The Xbox Series X is more expensive as it’ll cost $499 or £449, depending on which side of the pond you’re on. The Series S is $299 or £249 at launch which seems like a bargain for next-gen tech. Or does it?
Let’s take a closer look.
|Xbox Series X||Xbox Series S|
|CPU||8-core AMD Zen 2 CPU @ 3.8GHz||8-core AMD Zen 2 CPU @ 3.6GHz|
|GPU||AMD RDNA 2 GPU 52 CUs @ 1.825GHz||AMD RDNA 2 GPU 20 CUs @ 1.565GHz|
|RAM||16GB GDDR6||10GB GDDR6|
|Performance Target||4K @ 60 -120 FPS||1440p @ 60 -120 FPS|
|Storage||1TB NVMe SSD||512GB NVMe SSD|
|Disc Drive||4K Blu-Ray||Digital Only|
Regardless of whether or not these specifications sound quite complicated, it’s plain to see that the Series S is significantly weaker than the Series S. It’s only supposed to handle 1440p gaming at 60-120 frames per second.
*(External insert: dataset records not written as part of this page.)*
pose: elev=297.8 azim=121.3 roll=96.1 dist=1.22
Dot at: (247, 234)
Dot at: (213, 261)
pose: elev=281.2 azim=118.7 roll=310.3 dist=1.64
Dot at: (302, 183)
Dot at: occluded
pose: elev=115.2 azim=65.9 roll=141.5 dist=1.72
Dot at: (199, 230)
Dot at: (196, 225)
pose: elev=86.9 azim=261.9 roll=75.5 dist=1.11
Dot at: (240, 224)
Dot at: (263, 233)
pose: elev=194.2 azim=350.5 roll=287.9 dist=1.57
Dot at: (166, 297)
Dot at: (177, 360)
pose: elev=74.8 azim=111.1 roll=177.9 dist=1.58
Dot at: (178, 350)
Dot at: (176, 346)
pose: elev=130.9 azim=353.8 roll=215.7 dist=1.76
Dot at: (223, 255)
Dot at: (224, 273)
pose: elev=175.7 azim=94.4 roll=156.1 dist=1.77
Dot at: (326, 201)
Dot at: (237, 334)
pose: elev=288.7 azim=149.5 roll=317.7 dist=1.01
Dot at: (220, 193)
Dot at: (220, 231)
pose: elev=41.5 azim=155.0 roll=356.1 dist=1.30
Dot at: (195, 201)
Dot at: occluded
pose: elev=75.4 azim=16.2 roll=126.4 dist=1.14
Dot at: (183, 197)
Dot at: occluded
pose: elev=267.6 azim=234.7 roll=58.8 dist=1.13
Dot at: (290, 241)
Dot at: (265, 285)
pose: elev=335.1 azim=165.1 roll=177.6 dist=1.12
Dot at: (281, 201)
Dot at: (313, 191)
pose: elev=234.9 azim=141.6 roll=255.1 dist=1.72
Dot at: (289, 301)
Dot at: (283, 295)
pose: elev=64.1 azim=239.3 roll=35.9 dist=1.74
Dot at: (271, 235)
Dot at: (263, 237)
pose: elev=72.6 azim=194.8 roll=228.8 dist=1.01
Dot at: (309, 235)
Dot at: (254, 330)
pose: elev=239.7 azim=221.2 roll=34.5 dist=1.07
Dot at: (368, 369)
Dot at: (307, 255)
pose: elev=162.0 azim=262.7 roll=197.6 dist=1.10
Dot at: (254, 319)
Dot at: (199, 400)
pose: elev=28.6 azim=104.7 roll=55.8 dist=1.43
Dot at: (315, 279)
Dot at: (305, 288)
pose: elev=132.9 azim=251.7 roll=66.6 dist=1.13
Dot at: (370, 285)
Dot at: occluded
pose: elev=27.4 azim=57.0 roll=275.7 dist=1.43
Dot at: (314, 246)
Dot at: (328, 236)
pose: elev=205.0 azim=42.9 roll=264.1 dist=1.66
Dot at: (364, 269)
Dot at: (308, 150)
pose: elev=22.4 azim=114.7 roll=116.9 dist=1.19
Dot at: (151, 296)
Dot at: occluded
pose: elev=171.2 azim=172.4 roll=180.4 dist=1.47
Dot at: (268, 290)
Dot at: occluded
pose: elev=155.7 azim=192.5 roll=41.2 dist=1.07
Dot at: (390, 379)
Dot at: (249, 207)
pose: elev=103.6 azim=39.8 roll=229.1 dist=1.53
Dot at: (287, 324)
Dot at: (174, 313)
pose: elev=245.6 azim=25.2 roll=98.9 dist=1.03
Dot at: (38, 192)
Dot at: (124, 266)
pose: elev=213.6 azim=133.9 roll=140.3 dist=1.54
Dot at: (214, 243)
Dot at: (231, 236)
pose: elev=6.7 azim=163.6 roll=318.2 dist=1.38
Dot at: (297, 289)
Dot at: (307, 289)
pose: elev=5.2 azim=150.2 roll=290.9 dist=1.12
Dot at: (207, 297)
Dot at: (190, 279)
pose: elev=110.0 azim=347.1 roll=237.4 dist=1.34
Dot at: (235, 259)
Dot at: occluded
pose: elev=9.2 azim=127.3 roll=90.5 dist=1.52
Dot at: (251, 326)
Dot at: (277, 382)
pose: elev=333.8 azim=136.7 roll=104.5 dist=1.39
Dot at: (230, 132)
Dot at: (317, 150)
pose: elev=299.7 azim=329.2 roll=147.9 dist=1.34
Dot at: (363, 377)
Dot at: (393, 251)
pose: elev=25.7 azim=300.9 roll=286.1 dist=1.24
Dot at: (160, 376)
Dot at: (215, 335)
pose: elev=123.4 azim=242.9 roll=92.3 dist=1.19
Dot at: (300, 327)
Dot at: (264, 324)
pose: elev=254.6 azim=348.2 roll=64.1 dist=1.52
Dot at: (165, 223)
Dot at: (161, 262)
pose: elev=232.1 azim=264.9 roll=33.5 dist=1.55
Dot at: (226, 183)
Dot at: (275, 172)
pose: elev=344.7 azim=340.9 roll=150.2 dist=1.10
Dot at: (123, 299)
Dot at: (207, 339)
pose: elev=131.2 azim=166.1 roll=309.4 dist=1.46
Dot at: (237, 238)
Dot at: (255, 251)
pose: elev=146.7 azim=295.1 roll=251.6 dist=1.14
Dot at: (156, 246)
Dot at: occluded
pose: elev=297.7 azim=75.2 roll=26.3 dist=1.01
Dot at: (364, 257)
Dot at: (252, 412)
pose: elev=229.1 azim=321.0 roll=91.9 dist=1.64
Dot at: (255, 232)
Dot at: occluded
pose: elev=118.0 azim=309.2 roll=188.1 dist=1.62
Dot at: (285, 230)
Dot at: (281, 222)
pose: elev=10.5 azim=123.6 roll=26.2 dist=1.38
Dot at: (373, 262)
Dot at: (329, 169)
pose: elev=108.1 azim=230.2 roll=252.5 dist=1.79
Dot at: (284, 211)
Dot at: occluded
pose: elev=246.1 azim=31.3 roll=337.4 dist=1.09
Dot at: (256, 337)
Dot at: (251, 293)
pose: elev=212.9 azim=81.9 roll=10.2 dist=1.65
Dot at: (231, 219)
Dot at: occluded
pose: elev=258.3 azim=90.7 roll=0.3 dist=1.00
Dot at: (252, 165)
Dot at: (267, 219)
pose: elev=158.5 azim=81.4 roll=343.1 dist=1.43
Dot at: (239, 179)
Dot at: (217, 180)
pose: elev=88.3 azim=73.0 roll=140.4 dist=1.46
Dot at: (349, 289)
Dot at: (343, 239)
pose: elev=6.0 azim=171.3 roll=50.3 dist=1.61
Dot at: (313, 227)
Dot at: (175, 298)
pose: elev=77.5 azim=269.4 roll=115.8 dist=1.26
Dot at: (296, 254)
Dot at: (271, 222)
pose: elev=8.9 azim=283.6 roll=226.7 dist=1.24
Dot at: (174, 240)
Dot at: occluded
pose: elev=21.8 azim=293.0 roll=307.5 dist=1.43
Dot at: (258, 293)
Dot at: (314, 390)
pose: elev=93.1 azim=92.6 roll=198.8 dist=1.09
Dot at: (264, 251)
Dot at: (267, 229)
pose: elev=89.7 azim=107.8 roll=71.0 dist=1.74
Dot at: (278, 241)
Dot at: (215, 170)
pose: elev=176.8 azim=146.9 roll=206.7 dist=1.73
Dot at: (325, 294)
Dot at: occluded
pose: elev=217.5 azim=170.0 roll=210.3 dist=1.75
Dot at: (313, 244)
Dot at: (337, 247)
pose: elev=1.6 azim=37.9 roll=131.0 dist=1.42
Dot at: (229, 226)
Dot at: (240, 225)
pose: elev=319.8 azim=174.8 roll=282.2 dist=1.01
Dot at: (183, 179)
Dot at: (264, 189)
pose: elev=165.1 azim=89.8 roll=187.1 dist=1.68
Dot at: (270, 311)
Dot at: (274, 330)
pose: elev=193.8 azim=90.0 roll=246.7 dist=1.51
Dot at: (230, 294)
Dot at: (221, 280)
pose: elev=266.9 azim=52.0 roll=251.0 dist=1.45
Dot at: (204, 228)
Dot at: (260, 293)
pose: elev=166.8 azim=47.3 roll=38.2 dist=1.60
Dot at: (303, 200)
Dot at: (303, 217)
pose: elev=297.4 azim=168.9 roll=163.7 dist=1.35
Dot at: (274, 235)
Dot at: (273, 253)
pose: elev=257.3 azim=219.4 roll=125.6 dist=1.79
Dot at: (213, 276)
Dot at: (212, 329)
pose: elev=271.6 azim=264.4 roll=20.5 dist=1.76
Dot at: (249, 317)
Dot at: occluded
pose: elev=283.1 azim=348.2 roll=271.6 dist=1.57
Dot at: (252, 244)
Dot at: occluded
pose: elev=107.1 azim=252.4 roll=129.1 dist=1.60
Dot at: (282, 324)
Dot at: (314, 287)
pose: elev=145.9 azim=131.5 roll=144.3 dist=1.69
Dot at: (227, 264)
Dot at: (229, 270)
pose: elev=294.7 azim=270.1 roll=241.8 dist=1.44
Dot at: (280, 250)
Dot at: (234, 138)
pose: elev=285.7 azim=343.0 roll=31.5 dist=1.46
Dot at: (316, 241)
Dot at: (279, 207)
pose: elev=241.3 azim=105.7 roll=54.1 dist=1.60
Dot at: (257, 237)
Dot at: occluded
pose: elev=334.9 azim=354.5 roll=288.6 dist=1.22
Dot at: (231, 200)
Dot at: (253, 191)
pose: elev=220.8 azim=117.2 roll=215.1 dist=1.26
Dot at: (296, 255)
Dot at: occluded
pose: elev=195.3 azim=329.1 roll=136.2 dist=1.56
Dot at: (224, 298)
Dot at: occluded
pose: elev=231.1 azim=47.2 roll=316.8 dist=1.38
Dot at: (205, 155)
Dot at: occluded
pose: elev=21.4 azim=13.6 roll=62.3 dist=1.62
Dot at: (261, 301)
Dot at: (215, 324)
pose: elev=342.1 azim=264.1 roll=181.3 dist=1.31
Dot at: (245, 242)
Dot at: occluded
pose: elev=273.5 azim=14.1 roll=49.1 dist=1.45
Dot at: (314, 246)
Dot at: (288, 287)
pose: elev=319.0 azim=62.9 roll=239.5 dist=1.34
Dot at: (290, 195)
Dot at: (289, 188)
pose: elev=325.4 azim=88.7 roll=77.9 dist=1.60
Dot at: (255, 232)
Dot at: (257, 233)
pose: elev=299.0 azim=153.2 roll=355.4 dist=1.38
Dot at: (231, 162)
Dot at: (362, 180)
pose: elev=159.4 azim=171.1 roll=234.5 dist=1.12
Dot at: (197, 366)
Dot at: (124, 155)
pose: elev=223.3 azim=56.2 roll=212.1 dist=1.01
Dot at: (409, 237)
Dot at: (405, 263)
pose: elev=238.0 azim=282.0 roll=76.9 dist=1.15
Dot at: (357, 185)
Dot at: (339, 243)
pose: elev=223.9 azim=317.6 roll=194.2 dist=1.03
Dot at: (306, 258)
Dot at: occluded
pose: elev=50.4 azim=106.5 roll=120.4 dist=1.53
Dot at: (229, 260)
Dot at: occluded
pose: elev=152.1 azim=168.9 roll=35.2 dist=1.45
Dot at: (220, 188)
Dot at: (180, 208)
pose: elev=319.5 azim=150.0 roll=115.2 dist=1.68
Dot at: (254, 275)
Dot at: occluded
And that’s fine, considering that it’s half the price.
Having said that, you lose the ability to have a home theatre with any Blu-Ray discs you may have in the home, you have a slower CPU, a slower GPU, and less RAM. The one thing that many people may not recognise is that you also have less disk space. Significantly less disk space…
The Problem with Disk Space
If you’re a PC owner, then you’ll probably live by the adage, “the more the merrier”. Without having enough disk space on your PC, you wouldn’t be able to install the games you want to play.
According to a report on IGN, the Xbox Series X has 802GB of usable storage space on its 1TB SSD. This means that around 200GB of the disk space on the drive has been reserved for the operating system and the essential files. If we assume that Microsoft is going to be running the same OS on the Series S, it’ll leave users will around 300GB.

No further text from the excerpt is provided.